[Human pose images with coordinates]
........

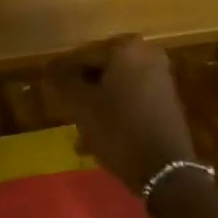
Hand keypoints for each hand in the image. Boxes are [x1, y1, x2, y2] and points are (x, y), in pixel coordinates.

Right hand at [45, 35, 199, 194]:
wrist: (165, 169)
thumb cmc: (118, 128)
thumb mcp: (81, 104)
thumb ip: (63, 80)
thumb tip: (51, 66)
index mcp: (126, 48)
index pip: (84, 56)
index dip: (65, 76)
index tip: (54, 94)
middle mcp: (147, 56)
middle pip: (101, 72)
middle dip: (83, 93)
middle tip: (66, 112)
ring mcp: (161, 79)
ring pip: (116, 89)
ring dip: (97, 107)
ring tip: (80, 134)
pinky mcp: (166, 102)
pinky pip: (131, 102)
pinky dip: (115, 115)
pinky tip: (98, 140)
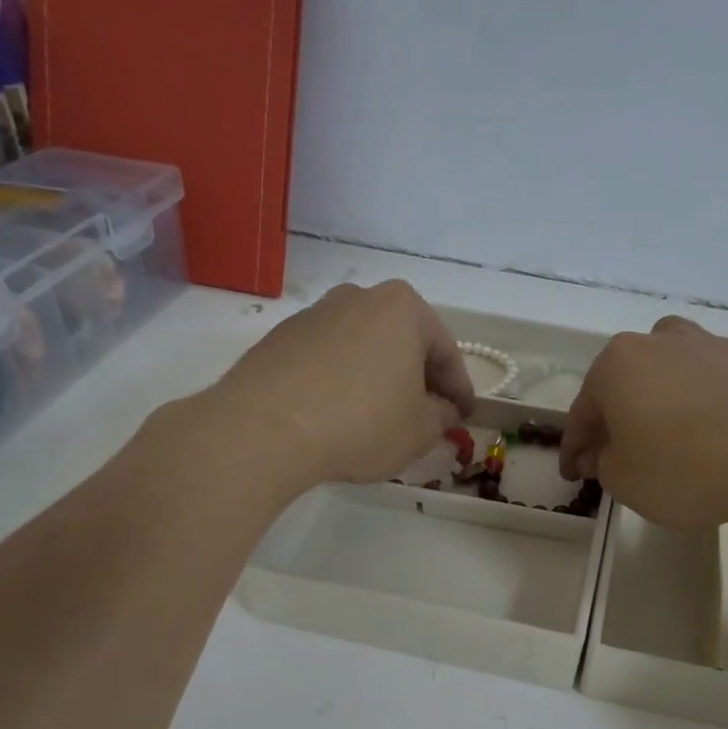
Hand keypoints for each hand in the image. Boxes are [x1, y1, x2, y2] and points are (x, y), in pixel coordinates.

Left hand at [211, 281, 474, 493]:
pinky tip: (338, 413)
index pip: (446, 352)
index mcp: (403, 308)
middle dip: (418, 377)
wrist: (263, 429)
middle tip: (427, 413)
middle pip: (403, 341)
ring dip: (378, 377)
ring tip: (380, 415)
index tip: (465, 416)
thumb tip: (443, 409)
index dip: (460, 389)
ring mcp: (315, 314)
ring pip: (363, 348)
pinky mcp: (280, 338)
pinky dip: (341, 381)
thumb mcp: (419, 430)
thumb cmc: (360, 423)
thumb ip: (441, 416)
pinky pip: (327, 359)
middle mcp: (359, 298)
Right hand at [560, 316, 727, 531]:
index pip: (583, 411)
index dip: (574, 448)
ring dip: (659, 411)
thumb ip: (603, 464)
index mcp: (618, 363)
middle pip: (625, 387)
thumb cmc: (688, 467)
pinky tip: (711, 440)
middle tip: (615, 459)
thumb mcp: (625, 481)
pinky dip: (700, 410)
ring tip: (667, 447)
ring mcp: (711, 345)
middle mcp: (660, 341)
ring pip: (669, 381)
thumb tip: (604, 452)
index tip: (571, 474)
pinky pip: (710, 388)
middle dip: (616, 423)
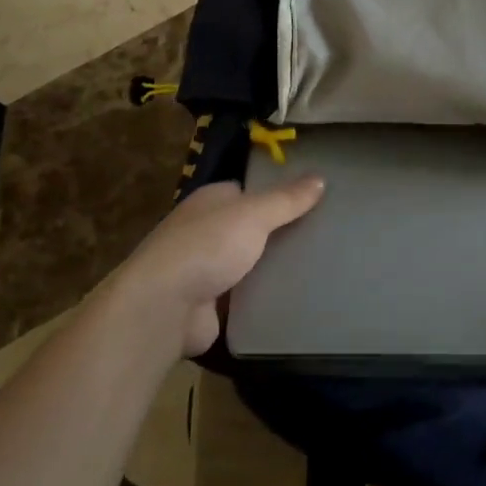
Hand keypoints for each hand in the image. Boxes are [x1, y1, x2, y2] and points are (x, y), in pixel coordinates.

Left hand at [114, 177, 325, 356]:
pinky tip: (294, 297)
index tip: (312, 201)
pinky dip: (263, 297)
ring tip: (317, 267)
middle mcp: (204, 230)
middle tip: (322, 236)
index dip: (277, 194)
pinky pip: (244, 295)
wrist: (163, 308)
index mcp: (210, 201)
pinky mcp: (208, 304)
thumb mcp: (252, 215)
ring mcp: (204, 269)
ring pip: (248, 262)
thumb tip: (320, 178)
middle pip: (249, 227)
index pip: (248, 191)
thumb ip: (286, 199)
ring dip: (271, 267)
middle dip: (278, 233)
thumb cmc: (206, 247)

........

What is required:
The data is to be restated word for word, with any pictures set aside.

Response below:
Hand keypoints for each hand in the image. Boxes are [x1, y1, x2, y2] and points are (x, y), in pixel coordinates.

Right hand at [45, 35, 199, 194]:
wrist: (165, 169)
thumb cmc: (118, 128)
thumb mcp: (81, 104)
thumb ip: (63, 80)
thumb tip: (51, 66)
index mcp: (126, 48)
index pip: (84, 56)
index dip: (65, 76)
index tip: (54, 94)
middle mcp: (147, 56)
middle pip: (101, 72)
middle dip: (83, 93)
middle tip: (66, 112)
ring mcp: (161, 79)
ring pip: (116, 89)
ring dip: (97, 107)
ring tip: (80, 134)
pinky mcp: (166, 102)
pinky pip: (131, 102)
pinky dip: (115, 115)
pinky tip: (98, 140)
Hand keypoints for each hand in the image. Boxes are [x1, y1, x2, y2] and points are (x, y), in pixel coordinates.

Left hand at [211, 281, 474, 493]:
pinky tip: (338, 413)
index pip: (446, 352)
index mcp: (403, 308)
middle dip: (418, 377)
wrist: (263, 429)
middle tip: (427, 413)
middle pip: (403, 341)
ring dip: (378, 377)
ring tip: (380, 415)
index tip: (465, 416)
thumb tip: (443, 409)
index dip: (460, 389)
ring mcp: (315, 314)
ring pip: (363, 348)
pinky mcp: (280, 338)
pinky dip: (341, 381)
thumb mcp: (419, 430)
thumb cmc: (360, 423)
thumb ip: (441, 416)
pinky pip: (327, 359)
middle mcp: (359, 298)
Right hand at [560, 316, 727, 531]:
index pip: (583, 411)
index dip: (574, 448)
ring dip: (659, 411)
thumb ip: (603, 464)
index mcp: (618, 363)
middle pip: (625, 387)
thumb cmc: (688, 467)
pinky tip: (711, 440)
middle tip: (615, 459)
thumb mcp: (625, 481)
pinky dip: (700, 410)
ring tip: (667, 447)
ring mcp: (711, 345)
middle mcp: (660, 341)
ring pip: (669, 381)
thumb tip: (604, 452)
index tip: (571, 474)
pinky pip: (710, 388)
middle dip: (616, 423)
Hand keypoints for each hand in the image. Boxes are [x1, y1, x2, y2] and points are (x, y), in pixel coordinates.

Left hand at [114, 177, 325, 356]:
pinky tip: (294, 297)
index tip: (312, 201)
pinky dip: (263, 297)
ring tip: (317, 267)
middle mcp: (204, 230)
middle tip: (322, 236)
index dip: (277, 194)
pinky pip: (244, 295)
wrist: (163, 308)
index mcp: (210, 201)
pinky mcp: (208, 304)
thumb mcp: (252, 215)
ring mcp: (204, 269)
ring pip: (248, 262)
thumb tip: (320, 178)
middle pip: (249, 227)
index pip: (248, 191)
thumb ip: (286, 199)
ring dip: (271, 267)
middle dip: (278, 233)
thumb cmc: (206, 247)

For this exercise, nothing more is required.